──────── Kutipan Tulisan

Oleh : Isma Adwa Khaira
Mahasiswi, Pendidik, and Member Of AMK

Dear my musrifah...
Ini hanya seuntai kata yang terangkai saat teringat dengan guru yang senantiasa membimbing dan membinaku untuk senantiasa terikat dengan hukum Allah.

Dulu, aku dapati bahwa aku begitu cuek dan individualis hingga mengabaikan apapun yang terucap darinya. Menjadikannya hanya sebagai angin lalu yang tidak cocok sama sekali dengan kepribadianku.

Dulu, kudapati bahwa kapitalisme begitu mengakar kuat dalam pikir. Beliau yang mengajarkanku tentang peduli terhadap sesama. Belajar tentang apa itu keikhlasan. Tapi aku yang sekuler selalu berpikir 'mengapa harus peduli pada oranglain? Sementara oranglain tidak peduli dengan kita? Mengapa harus menyulitkan diri sendiri? Atau mengapa harus berubah? Aku merasa sudah dizona nyaman'.

Seiring berjalannya waktu, aku mulai mendapatkan sedikit demi sedikit pemahaman tentang pentingnya menuntut ilmu Islam kaffah. Aku selalu merasa bahwa shalatku sudah cukup untuk menghantarkanku pada syurga. Namun, ternyata aku salah besar.

────────────────
──────── Isi Data

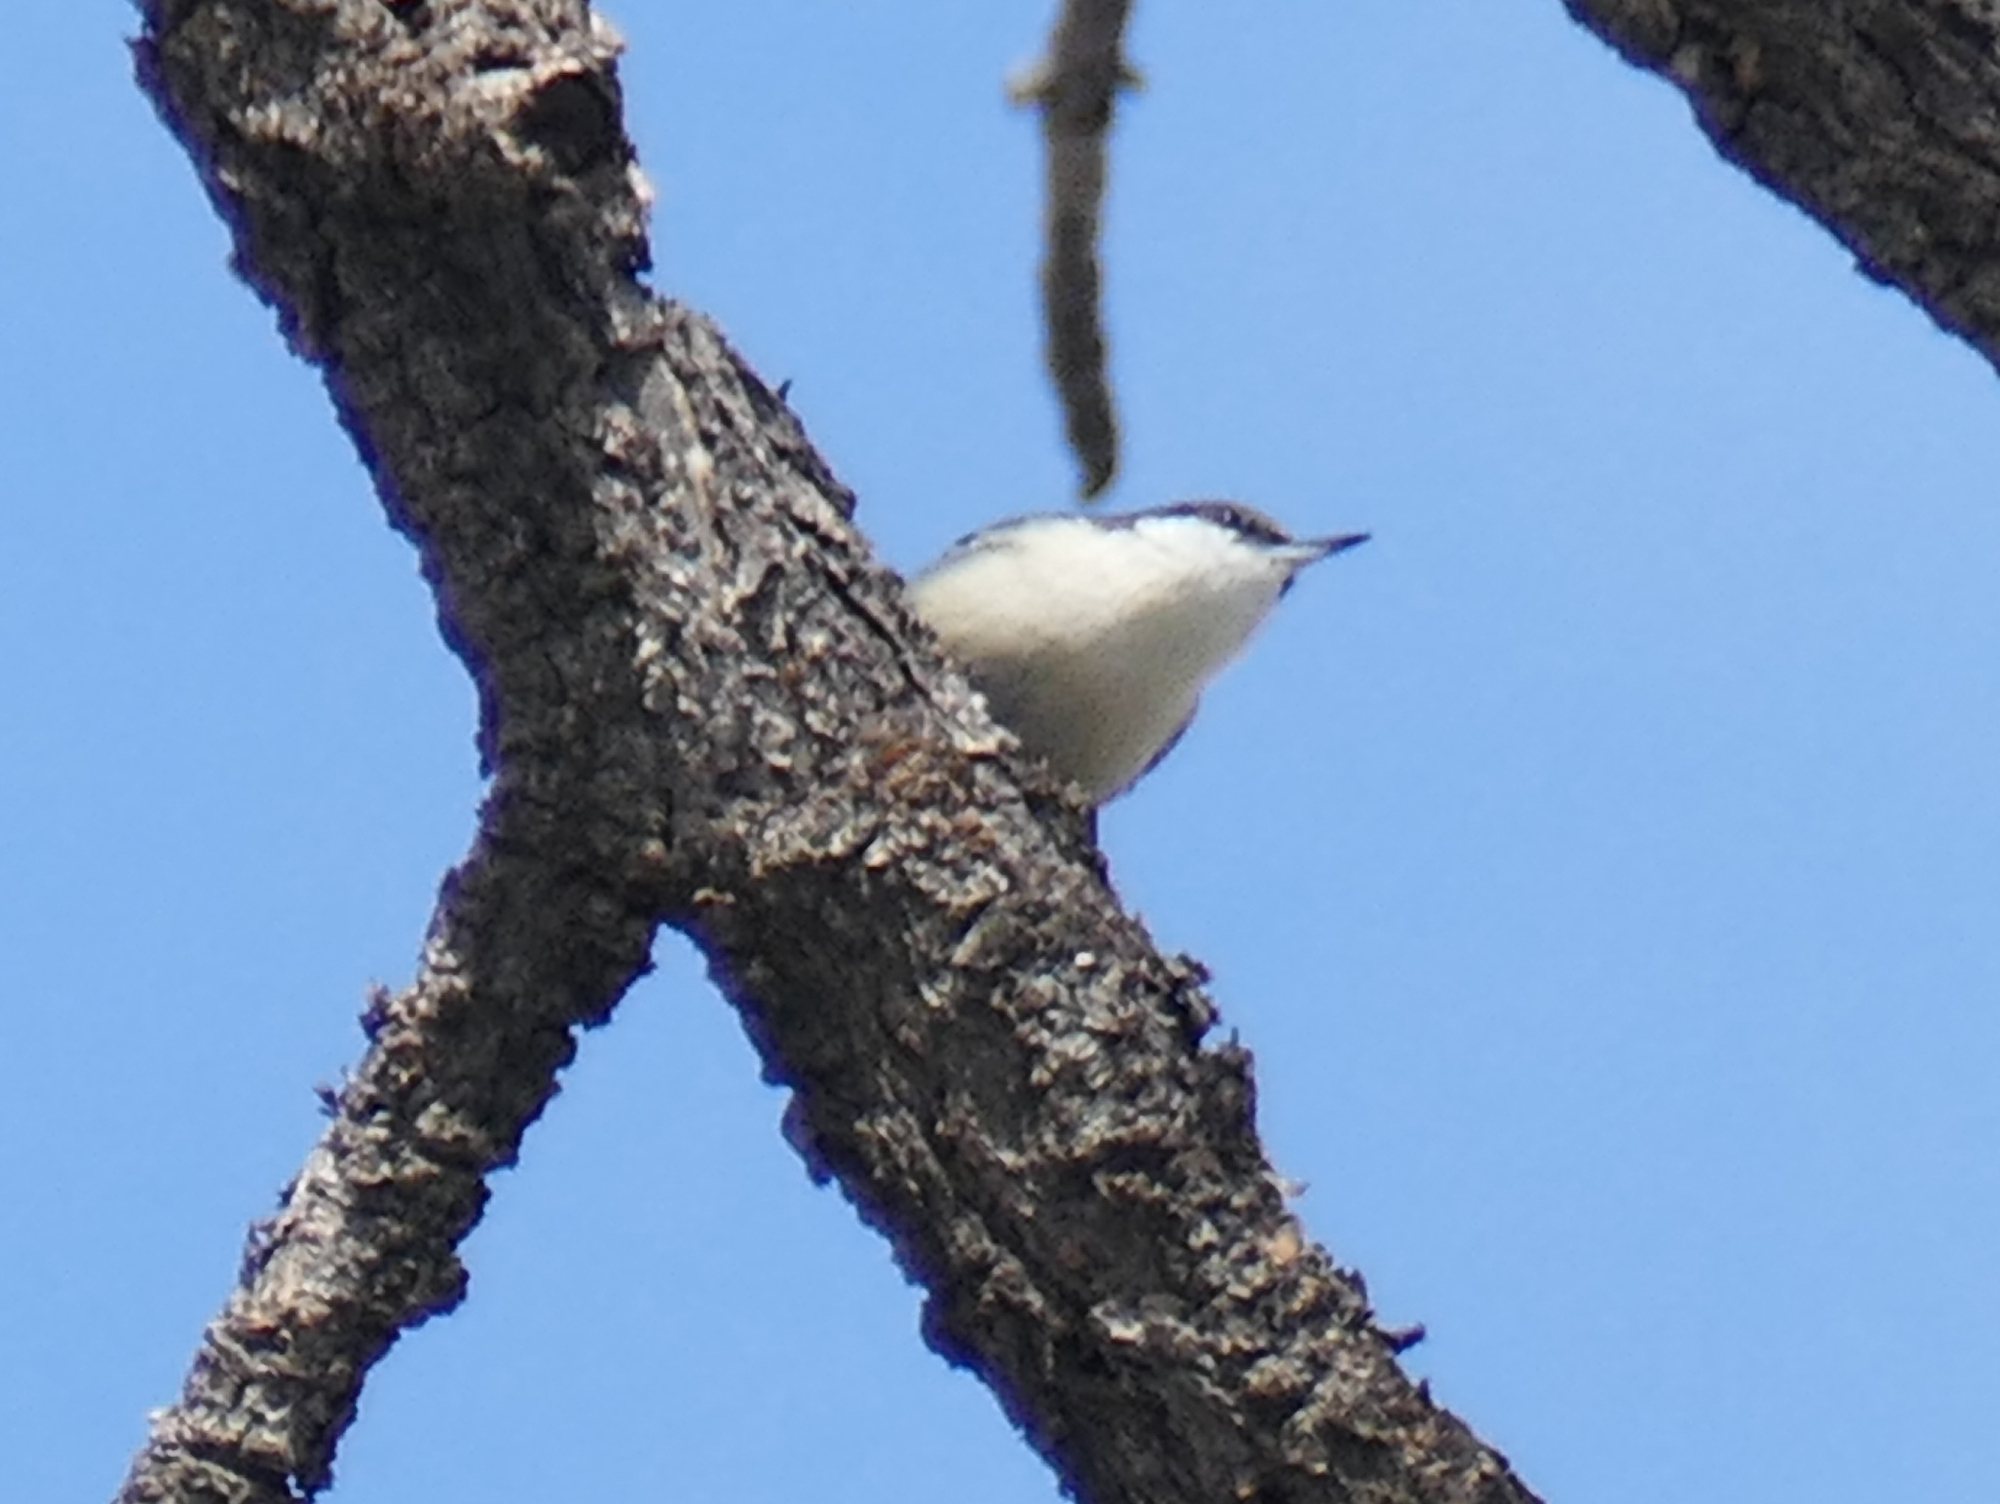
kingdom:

────────────────

— Tugas dan Latihan —
[A] Menurut tulisan untuk sang musrifah, apa yang dulu selalu dirasa penulis sudah cukup untuk menghantarkannya pada syurga?
[B] Kutip bagian dari tulisan untuk sang musrifah tanpa mengubah satu kata pun. Mulailah pada kata-kata "Dear my musrifah..." dan berhentilah setelah "sekali dengan kepribadianku.".

— Kunci Jawaban —
[A] Penulis selalu merasa bahwa shalatnya sudah cukup untuk menghantarkannya pada syurga.

[B]
Dear my musrifah...
Ini hanya seuntai kata yang terangkai saat teringat dengan guru yang senantiasa membimbing dan membinaku untuk senantiasa terikat dengan hukum Allah.

Dulu, aku dapati bahwa aku begitu cuek dan individualis hingga mengabaikan apapun yang terucap darinya. Menjadikannya hanya sebagai angin lalu yang tidak cocok sama sekali dengan kepribadianku.